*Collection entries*
** BEGIN **
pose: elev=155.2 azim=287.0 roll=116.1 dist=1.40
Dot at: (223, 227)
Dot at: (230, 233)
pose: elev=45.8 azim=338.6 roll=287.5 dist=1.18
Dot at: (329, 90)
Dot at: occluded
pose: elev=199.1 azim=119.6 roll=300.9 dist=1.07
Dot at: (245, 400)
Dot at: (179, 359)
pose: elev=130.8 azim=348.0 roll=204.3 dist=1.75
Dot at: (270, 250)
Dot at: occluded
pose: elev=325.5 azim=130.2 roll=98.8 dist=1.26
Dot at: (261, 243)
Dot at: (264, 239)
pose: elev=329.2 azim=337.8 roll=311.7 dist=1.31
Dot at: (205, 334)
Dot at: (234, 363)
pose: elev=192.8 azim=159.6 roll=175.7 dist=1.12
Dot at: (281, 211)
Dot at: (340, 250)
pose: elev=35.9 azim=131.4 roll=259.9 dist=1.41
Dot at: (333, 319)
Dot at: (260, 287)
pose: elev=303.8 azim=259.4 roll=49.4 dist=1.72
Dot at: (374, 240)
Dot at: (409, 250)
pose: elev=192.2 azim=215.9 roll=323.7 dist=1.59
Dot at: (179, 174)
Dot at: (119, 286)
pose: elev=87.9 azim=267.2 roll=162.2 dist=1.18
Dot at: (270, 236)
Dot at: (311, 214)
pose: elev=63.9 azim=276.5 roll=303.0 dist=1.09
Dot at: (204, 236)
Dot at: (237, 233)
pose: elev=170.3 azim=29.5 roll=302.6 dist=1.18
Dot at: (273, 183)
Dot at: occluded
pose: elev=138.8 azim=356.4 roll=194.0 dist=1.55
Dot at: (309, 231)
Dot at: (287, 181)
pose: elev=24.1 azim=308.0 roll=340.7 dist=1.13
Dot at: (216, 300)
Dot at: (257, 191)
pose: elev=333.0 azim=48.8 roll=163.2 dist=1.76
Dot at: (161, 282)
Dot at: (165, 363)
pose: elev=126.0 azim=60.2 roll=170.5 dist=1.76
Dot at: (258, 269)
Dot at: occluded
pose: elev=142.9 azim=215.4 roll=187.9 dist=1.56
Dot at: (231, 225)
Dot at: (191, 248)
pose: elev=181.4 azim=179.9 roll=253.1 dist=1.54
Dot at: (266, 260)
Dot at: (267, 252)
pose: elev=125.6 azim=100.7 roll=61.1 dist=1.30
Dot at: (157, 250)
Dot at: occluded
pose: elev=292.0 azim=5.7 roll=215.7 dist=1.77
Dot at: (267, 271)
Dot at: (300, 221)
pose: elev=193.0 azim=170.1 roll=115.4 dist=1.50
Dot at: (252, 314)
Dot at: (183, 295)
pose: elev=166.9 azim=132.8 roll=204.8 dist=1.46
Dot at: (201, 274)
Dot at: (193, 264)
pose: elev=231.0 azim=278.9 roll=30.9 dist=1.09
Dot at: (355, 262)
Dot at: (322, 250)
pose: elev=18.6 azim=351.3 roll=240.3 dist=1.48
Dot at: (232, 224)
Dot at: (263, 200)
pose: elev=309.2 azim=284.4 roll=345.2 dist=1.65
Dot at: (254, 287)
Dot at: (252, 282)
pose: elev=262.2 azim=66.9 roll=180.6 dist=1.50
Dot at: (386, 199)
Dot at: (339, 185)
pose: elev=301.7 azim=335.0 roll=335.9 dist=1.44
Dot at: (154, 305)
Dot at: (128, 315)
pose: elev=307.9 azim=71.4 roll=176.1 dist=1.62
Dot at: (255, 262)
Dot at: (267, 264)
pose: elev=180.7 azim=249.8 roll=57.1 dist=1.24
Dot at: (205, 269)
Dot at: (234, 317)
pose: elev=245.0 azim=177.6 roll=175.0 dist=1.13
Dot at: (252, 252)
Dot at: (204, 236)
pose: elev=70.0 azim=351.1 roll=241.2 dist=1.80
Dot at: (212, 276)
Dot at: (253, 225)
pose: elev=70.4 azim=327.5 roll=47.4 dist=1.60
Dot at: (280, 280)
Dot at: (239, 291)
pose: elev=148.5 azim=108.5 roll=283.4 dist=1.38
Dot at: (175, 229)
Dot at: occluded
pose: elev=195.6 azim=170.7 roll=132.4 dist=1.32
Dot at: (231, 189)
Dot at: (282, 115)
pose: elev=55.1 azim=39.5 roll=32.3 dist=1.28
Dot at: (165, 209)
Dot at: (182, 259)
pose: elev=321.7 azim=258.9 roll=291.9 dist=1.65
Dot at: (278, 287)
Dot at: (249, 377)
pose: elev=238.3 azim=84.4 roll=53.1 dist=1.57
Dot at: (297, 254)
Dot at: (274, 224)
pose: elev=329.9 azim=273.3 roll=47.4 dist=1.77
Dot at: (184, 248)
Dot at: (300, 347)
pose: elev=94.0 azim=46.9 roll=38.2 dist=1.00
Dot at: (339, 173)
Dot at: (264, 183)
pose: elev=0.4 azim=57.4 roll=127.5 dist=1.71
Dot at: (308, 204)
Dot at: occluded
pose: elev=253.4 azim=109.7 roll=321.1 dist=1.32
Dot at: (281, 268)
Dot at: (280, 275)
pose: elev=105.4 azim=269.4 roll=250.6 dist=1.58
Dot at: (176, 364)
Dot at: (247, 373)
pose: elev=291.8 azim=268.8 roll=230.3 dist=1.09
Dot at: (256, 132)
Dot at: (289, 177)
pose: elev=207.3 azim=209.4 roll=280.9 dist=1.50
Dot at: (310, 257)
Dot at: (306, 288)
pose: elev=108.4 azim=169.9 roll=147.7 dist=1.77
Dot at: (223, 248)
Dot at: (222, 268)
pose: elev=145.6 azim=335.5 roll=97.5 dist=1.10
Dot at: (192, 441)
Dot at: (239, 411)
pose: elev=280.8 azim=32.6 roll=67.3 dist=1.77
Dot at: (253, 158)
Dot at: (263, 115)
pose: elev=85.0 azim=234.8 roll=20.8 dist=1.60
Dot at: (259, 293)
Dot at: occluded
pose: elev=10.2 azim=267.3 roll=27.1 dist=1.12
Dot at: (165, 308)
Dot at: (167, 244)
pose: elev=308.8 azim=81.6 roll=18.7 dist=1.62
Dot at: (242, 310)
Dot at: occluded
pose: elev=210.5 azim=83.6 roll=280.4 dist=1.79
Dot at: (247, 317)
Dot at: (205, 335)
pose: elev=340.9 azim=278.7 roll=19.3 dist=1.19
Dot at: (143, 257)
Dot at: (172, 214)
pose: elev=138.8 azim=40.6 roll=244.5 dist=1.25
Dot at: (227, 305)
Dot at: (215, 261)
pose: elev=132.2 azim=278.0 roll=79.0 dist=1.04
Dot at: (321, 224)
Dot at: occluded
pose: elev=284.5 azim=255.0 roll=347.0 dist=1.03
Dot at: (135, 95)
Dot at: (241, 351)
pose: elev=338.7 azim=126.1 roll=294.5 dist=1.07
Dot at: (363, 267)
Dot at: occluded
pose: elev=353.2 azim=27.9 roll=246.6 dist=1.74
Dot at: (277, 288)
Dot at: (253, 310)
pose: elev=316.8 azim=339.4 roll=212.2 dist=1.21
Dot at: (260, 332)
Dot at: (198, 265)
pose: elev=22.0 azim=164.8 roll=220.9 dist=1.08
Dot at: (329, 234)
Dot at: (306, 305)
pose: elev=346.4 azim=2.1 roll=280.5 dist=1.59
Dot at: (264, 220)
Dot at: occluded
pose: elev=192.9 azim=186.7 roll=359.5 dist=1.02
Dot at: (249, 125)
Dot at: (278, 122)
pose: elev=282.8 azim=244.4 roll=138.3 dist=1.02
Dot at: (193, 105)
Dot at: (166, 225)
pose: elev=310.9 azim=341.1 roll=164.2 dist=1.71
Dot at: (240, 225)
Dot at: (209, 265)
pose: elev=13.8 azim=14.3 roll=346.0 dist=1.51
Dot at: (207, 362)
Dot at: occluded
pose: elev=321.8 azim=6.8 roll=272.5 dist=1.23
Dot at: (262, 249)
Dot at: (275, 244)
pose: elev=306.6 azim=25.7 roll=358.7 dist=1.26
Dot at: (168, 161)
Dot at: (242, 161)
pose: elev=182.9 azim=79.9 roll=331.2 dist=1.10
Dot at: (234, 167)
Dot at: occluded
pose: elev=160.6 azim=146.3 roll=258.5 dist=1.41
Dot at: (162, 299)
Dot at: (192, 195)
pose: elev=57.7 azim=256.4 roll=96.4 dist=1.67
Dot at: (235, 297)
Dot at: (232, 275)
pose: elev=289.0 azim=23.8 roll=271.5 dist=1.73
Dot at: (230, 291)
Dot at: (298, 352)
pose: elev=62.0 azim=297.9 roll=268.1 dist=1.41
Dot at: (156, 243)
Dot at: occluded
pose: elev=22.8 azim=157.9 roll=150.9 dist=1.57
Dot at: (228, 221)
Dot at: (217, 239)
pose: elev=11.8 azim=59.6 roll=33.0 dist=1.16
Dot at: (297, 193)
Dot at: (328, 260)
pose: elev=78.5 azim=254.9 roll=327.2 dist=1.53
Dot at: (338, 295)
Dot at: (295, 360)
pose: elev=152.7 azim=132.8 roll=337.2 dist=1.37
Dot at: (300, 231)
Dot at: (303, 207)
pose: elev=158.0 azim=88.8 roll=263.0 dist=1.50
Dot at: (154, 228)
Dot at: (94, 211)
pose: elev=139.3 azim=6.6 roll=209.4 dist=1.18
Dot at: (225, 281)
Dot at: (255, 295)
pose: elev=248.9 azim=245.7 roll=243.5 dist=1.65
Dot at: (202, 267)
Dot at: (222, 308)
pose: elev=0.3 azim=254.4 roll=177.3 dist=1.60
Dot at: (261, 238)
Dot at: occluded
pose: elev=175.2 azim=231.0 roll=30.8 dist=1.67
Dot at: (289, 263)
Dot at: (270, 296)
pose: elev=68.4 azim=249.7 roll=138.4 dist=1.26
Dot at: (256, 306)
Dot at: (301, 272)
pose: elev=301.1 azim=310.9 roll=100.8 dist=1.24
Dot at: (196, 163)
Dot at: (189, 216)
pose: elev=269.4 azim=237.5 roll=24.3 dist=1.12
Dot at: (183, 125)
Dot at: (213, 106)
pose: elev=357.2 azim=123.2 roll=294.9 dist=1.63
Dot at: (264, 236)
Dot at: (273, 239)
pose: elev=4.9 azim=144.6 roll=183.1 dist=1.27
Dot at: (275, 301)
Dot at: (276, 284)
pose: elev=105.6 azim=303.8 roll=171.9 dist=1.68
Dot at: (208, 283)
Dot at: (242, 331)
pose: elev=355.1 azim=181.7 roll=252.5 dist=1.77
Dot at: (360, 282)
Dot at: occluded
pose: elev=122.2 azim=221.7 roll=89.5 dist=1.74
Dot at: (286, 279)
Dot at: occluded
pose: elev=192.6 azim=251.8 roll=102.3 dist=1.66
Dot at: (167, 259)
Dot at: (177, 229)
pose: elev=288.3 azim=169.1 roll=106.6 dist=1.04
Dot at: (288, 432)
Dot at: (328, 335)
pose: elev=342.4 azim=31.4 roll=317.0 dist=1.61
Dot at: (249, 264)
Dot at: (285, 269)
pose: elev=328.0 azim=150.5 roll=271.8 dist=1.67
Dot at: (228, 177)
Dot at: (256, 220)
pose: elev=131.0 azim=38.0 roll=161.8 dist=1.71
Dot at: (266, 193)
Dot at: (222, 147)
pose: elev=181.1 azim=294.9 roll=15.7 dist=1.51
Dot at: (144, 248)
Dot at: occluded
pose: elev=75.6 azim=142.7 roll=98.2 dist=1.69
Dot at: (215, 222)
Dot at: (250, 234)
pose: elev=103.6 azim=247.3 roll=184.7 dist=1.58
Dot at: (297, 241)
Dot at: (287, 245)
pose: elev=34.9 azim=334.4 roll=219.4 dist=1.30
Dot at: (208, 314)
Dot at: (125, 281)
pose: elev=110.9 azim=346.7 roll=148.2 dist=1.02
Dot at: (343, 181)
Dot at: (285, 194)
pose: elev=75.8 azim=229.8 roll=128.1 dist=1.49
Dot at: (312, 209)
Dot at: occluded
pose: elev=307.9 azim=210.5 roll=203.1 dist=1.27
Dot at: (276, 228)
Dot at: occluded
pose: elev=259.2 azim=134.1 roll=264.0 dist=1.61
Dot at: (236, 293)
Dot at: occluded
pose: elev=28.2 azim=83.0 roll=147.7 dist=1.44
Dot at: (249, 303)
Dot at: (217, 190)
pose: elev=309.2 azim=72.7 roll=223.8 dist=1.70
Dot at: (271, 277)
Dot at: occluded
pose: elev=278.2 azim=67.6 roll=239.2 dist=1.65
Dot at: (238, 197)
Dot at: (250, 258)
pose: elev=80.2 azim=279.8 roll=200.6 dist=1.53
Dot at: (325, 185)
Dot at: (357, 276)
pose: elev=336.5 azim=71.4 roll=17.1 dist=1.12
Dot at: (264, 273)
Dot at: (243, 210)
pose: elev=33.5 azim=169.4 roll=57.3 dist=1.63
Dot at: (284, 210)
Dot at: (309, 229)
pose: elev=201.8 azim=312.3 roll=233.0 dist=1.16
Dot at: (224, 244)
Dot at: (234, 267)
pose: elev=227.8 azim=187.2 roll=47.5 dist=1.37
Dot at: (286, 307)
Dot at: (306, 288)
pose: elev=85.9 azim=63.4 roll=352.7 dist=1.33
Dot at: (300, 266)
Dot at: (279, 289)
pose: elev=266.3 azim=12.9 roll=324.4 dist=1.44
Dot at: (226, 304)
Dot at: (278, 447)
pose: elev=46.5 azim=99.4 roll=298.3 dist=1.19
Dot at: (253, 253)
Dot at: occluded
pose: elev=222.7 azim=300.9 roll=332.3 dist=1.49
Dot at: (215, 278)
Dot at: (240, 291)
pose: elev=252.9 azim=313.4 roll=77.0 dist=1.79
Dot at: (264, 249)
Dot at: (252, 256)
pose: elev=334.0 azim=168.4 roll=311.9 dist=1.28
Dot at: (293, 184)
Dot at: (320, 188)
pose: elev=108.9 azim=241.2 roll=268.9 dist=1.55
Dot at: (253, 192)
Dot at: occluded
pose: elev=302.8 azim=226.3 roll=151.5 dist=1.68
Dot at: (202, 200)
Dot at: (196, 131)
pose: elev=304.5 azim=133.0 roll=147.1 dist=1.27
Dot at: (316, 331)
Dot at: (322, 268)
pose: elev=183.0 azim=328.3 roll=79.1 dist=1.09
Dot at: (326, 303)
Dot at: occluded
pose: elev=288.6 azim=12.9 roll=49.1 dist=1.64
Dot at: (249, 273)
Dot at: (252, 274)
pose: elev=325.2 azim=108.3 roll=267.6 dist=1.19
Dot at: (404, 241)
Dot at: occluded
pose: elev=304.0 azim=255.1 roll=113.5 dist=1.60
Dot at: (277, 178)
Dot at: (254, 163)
** END **
*Request*
Render the lines from the one containing "pose: elev=227.8 azim=187.2" through the one containing "Dot at: (320, 188)", both included, as a JSON list of strings with one string per line and blank lines omitted.

*Reply to the task*
[
  "pose: elev=227.8 azim=187.2 roll=47.5 dist=1.37",
  "Dot at: (286, 307)",
  "Dot at: (306, 288)",
  "pose: elev=85.9 azim=63.4 roll=352.7 dist=1.33",
  "Dot at: (300, 266)",
  "Dot at: (279, 289)",
  "pose: elev=266.3 azim=12.9 roll=324.4 dist=1.44",
  "Dot at: (226, 304)",
  "Dot at: (278, 447)",
  "pose: elev=46.5 azim=99.4 roll=298.3 dist=1.19",
  "Dot at: (253, 253)",
  "Dot at: occluded",
  "pose: elev=222.7 azim=300.9 roll=332.3 dist=1.49",
  "Dot at: (215, 278)",
  "Dot at: (240, 291)",
  "pose: elev=252.9 azim=313.4 roll=77.0 dist=1.79",
  "Dot at: (264, 249)",
  "Dot at: (252, 256)",
  "pose: elev=334.0 azim=168.4 roll=311.9 dist=1.28",
  "Dot at: (293, 184)",
  "Dot at: (320, 188)"
]